■ TEXT SEGMENT:
^^^^^^^^^^^^^^^^
Raleigh Mayor Charles Meeker and Durham Mayor Bill Bell joined with executives from Delta, the Raleigh-Durham International Airport and area leaders to celebrate the official recognition and bragging rights. The article, headlined "The Power of Three," looks at how North Carolina in the 1950s chose to capitalize on its three world-renown research universities--Duke, North Carolina State, and the University of North Carolina--to create a thriving center of innovation, culture, and diversity.

There were 41 interviews with well known local residents including Duke Basketball Coach Mike Krzyzewski, musician Branford Marsalis, and GSK's own Chief Medical Officer Ellen Strahlman. For GSK, North Carolina is home to about 5,000 employees in R&D, manufacturing and commercial operations. It was here that GSK scientists joined with colleagues at the National Cancer Institute and Duke University to develop the first therapy targeting HIV/AIDs in 1987. Most of GSK's medicines for the US are made in the state. And the company contributes about $1.7 million a year to nonprofit organizations focusing on health and education in the state.
^^^^^^^^^^^^^^^^
■ MATERIAL SUPPLIED:

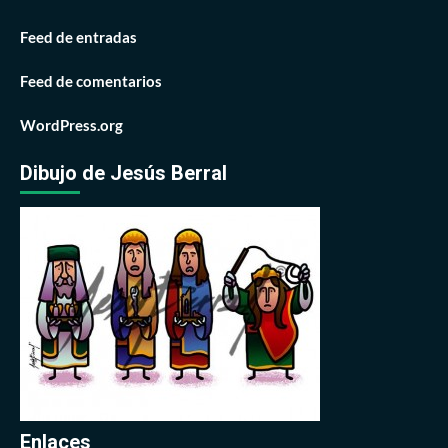
Feed de entradas
Feed de comentarios
WordPress.org
Dibujo de Jesús Berral
Enlaces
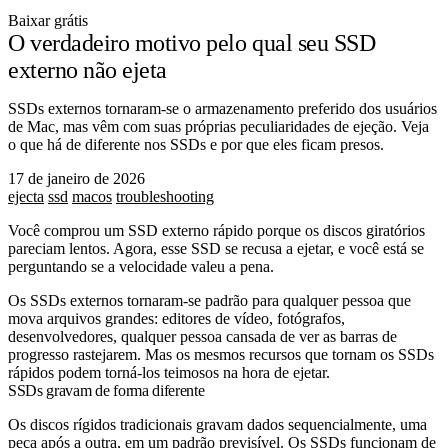
Baixar grátis
O verdadeiro motivo pelo qual seu SSD
externo não ejeta
SSDs externos tornaram-se o armazenamento preferido dos usuários
de Mac, mas vêm com suas próprias peculiaridades de ejeção. Veja
o que há de diferente nos SSDs e por que eles ficam presos.
17 de janeiro de 2026
ejecta
ssd
macos
troubleshooting
Você comprou um SSD externo rápido porque os discos giratórios
pareciam lentos. Agora, esse SSD se recusa a ejetar, e você está se
perguntando se a velocidade valeu a pena.
Os SSDs externos tornaram-se padrão para qualquer pessoa que
mova arquivos grandes: editores de vídeo, fotógrafos,
desenvolvedores, qualquer pessoa cansada de ver as barras de
progresso rastejarem. Mas os mesmos recursos que tornam os SSDs
rápidos podem torná-los teimosos na hora de ejetar.
SSDs gravam de forma diferente
Os discos rígidos tradicionais gravam dados sequencialmente, uma
peça após a outra, em um padrão previsível. Os SSDs funcionam de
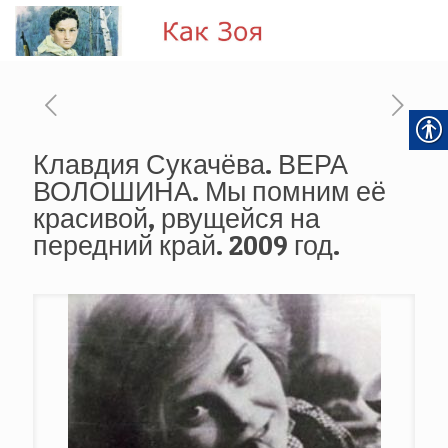
Клавдия Сукачёва. ВЕРА
ВОЛОШИНА. Мы помним её
красивой, рвущейся на
передний край. 2009 год.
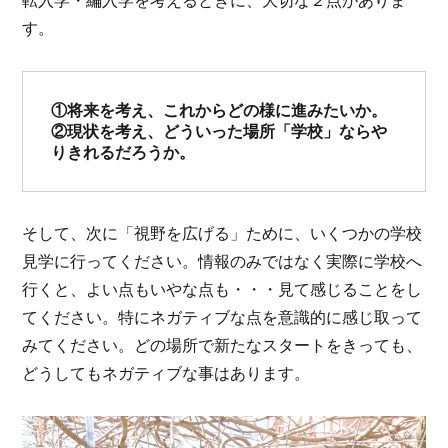
転入学・編入学を考えるときに、大切な２点がありま
す。
①将来を考え、これからどの様に進みたいか。
②現状を考え、どういった場所「学校」ならや
りきれるだろうか。
そして、次に「視野を広げる」ために、いくつかの学校
見学に行ってください。情報のみではなく実際に学校へ
行くと、よい点もいやな点も・・・見て感じることをし
てください。特にネガティブな点を意識的に感じ取って
みてください。どの場所で新たなスタートをきっても、
どうしてもネガティブな事はあります。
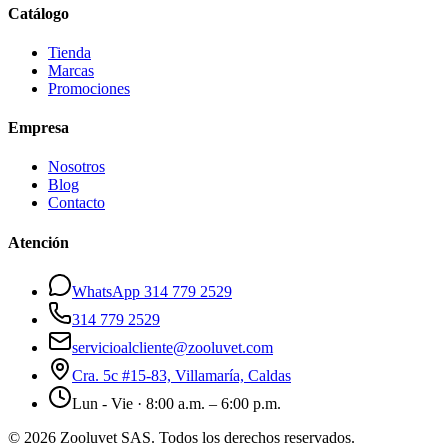
Catálogo
Tienda
Marcas
Promociones
Empresa
Nosotros
Blog
Contacto
Atención
WhatsApp 314 779 2529
314 779 2529
servicioalcliente@zooluvet.com
Cra. 5c #15-83, Villamaría, Caldas
Lun - Vie · 8:00 a.m. – 6:00 p.m.
© 2026 Zooluvet SAS. Todos los derechos reservados.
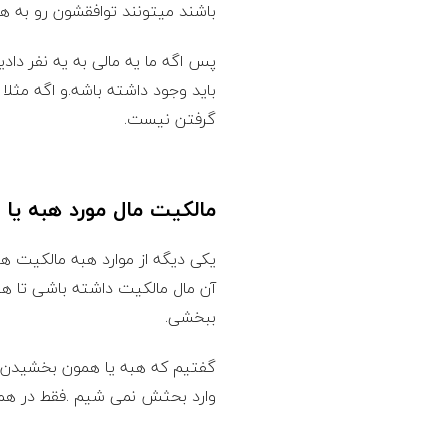
ا
باشند میتونند توافقشون رو به هم
م
پس اگه ما یه مالی به یه نفر دا
باید وجود داشته باشه.و اگه مثلا
گرفتن نیست.
مالکیت مال مورد هبه ی
یکی دیگه از موارد هبه مالکیت 
آن مال مالکیت داشته باشی تا ه
ببخشی.
گفتیم که هبه یا همون بخشیدن ع
وارد بحثش نمی شیم .فقط در هم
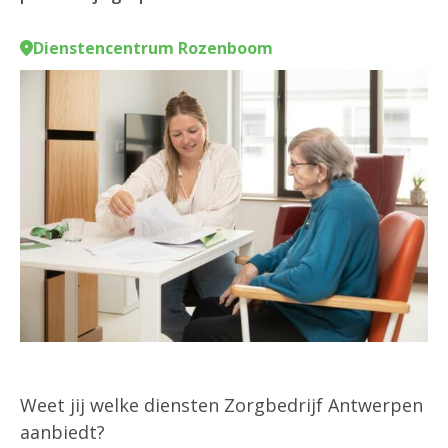
Dienstencentrum Rozenboom
Weet jij welke diensten Zorgbedrijf Antwerpen
aanbiedt?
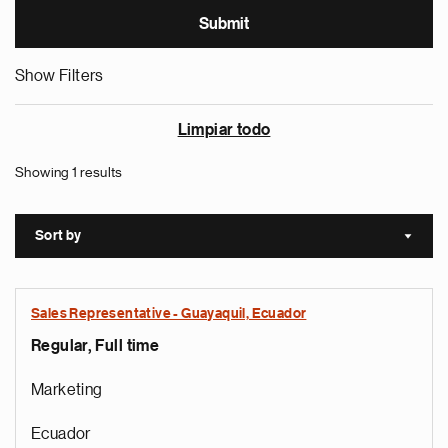
Show Filters
Limpiar todo
Showing 1 results
Sort by
Sort a
Sales Representative - Guayaquil, Ecuador
Regular, Full time
Marketing
Ecuador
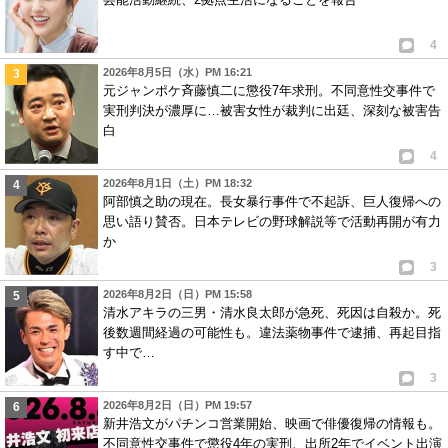
4
2026年8月5日（水）PM 16:21
元ジャンポケ斉藤慎二に懲役7年求刑。不同意性交事件で
実刑判決が濃厚に…被害女性が裁判に出廷、深刻な被害告
白
4
2026年8月1日（土）PM 18:32
阿部慎之助の現在。長女暴行事件で不起訴、巨人復帰への
思い語り賛否。日本テレビの野球解説等で活動再開が有力
か
3
2026年8月2日（日）PM 15:58
清水アキラの三男・清水良太郎が急死、死因は自殺か。死
後数週間経過の可能性も。違法薬物事件で逮捕、再起目指
す中で…
3
2026年8月2日（日）PM 19:57
新井浩文がパチンコ営業開始、映画で俳優復帰の情報も。
不同意性交事件で懲役4年の実刑、出所2年でイベント出演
^^^^^^^^^^^^^^^^
■ PROBLEMS AND TASKS:
- 1) Say whether each statement agrees with the North Carolina text, answering yes or no and quoting the deciding words: (a) GSK employs about 5,000 people in North Carolina. (b) GSK scientists helped develop the first HIV/AIDS therapy in 1997. (c) The article included 41 interviews with local residents.
- 2) According to the North Carolina text, what was the article's headline?
- 3) Duplicate everything in the North Carolina text from "Raleigh Mayor Charles" down to "culture, and diversity.".

■ RESULTS FOR THE EXERCISE:
- 1)
(a) Yes: "North Carolina is home to about 5,000 employees in R&D, manufacturing and commercial operations."
(b) No: "to develop the first therapy targeting HIV/AIDs in 1987."
(c) Yes: "There were 41 interviews with well known local residents."

- 2) "The Power of Three."

- 3)
Raleigh Mayor Charles Meeker and Durham Mayor Bill Bell joined with executives from Delta, the Raleigh-Durham International Airport and area leaders to celebrate the official recognition and bragging rights. The article, headlined "The Power of Three," looks at how North Carolina in the 1950s chose to capitalize on its three world-renown research universities--Duke, North Carolina State, and the University of North Carolina--to create a thriving center of innovation, culture, and diversity.